J.T. Wallace was born in Piedmont, his son said, one of 15 children. “They lived through some tough times,” Rev. Wallace said.His father is retired from Goodyear and lives in Rainbow City, and he was a deacon in his church for more than 50 years.

“He and my mom had been married for 72 years,” Rev. Wallace said, when his mother passed away, adding that he didn’t think his father would last long without her after all those years together.

“He loves life. He’s got a real zest for living,” Rev. Wallace said.

“He still watches the news every day.
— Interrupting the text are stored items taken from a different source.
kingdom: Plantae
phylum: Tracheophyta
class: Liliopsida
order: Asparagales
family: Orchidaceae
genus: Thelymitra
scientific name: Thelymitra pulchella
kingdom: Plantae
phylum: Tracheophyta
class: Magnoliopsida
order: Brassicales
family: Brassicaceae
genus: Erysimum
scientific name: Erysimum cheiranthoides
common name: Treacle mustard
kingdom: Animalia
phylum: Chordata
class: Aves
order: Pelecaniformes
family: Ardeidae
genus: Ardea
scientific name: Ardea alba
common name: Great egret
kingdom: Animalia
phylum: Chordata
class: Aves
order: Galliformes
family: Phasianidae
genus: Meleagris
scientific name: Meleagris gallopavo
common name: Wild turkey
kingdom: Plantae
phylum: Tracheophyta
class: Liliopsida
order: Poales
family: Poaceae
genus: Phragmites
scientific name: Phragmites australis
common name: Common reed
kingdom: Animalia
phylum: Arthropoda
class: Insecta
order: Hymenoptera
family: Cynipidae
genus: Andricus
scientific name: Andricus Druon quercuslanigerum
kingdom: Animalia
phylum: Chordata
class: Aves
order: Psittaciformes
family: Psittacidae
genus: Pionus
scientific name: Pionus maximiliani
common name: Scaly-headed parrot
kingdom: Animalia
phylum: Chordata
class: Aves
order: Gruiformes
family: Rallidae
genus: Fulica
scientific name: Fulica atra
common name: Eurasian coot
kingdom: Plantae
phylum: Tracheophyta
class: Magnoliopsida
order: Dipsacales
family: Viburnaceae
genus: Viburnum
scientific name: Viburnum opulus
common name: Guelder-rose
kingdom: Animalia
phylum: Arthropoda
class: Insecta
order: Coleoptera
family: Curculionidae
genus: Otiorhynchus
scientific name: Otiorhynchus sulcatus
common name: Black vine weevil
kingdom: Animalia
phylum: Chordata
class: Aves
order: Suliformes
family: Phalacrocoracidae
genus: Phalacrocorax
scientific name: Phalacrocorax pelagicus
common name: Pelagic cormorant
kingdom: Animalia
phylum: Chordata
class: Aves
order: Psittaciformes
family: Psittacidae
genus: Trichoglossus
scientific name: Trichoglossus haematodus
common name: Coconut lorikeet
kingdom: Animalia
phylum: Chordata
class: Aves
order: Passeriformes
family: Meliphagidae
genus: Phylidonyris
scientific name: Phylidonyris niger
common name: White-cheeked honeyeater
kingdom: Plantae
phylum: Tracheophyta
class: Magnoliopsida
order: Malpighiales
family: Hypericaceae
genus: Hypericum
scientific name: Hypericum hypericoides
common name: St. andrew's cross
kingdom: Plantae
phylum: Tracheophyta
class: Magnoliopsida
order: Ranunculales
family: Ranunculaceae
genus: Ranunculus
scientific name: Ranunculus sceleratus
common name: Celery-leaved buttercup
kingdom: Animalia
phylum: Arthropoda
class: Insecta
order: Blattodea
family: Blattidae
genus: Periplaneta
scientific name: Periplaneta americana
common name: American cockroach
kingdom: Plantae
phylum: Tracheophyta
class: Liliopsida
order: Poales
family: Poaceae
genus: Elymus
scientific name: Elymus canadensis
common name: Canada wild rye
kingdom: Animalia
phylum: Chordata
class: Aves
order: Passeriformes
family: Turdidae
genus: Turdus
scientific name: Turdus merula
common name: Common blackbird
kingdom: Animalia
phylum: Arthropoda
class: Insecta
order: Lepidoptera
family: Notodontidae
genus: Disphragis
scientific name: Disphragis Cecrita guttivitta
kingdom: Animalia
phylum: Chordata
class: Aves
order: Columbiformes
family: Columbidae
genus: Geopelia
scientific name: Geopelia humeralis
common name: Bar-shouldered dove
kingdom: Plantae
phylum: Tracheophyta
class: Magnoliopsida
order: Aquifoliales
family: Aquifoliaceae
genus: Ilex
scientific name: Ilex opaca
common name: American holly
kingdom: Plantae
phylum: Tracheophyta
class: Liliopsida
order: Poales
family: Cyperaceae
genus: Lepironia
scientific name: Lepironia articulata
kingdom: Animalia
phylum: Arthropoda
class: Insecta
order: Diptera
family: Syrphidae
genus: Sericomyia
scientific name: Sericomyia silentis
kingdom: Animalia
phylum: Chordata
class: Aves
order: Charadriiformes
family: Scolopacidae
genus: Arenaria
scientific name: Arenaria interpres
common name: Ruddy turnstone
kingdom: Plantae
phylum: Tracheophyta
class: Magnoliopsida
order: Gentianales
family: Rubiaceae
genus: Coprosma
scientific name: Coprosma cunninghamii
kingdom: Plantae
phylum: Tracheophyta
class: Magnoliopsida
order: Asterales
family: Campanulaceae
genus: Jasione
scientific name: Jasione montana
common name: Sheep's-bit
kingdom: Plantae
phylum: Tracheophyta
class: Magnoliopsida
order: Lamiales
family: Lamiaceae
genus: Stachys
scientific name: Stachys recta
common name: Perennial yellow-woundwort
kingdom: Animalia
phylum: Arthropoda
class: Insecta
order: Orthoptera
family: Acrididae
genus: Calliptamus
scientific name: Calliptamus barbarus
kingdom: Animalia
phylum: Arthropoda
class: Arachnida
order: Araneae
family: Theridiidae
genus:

At 5 o’clock, he’ll say ‘turn it to ABC-33/40,’” Wallace said. “He keeps his Bible by his chair and he reads it every day.”

Etowah Circuit Clerk Billy Yates said it’s not often that someone from his office will go to a voter’s home to complete the necessary paperwork and an absentee ballot as he and his wife did for J.T. Wallace.

“We’ve done it several times for an emergency or unusual circumstances,” Yates said, adding that given the workload in the clerk’s office, those times have to be rare.

Normally, people who are unable to come out to a polling place to vote will fill out an application and send it to the clerk’s office. Other voters who will be out of town, away in school, or working hours that prohibit them voting also sometimes cast absentee ballots, either by mail or buy coming in to the clerk’s office before an election.

“We were glad to be able to help Mr. Wallace cast his ballot,” Yates said.